Even though the fund aims to be conservative, it can carry up to 25% in high yield or junk bonds and up to 20% in overseas paper. It can also invest in unrated bonds, provided that the fund manager believes them to be of investment grade quality.
By credit rating, the model portfolio is 24% invested in AAA-rated bonds, 19% in AA-rated bonds, 29% in A-rated, 18% in BBB, 4% in BB and 6% in B.
This means that 10% of the fund is invested in sub-investment grade (below BBB-rated) debt.
Examples of stocks in the model portfolio, which has some 40 holdings, include debt issued by Chester Asset Receivables Trust (AAA-rated), Asda (AA-rated), Vodafone (A-rated), and Hammerson (BBB-rated).

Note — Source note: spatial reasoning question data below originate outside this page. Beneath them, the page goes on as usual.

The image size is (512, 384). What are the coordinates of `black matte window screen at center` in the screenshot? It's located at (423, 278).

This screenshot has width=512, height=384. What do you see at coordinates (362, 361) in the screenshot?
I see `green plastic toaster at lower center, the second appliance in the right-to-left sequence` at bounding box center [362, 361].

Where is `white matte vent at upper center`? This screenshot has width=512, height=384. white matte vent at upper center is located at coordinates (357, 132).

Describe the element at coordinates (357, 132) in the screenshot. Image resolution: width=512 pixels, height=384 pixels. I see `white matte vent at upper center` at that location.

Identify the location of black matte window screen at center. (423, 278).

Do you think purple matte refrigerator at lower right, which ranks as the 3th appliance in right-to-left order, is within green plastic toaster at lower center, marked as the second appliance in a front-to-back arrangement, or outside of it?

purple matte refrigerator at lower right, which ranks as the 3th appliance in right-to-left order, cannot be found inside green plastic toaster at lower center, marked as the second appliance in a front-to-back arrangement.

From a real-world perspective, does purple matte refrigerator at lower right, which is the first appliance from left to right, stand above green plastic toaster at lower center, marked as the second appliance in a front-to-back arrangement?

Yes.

In terms of asset allocation, the model portfolio is quite diversified. The largest sector holdings are 18% in financials, 11% in utilities, 10% in media, 8% in transport, 7% in retail, 6% in industrials and 5% in telecoms.
In terms of debt other than corporate bonds, the portfolio is invested 13% in gilts, 8% in sovereign and supranational debt, and 3% in securitised paper.
The planned offshore US fund will complete the suite of corporate bond funds which Barings intends to create and for which Valensise was hired to mastermind the credit analysis side. As well as the new funds, the suite comprises Baring Euro-bond, an offshore fund launched last autumn.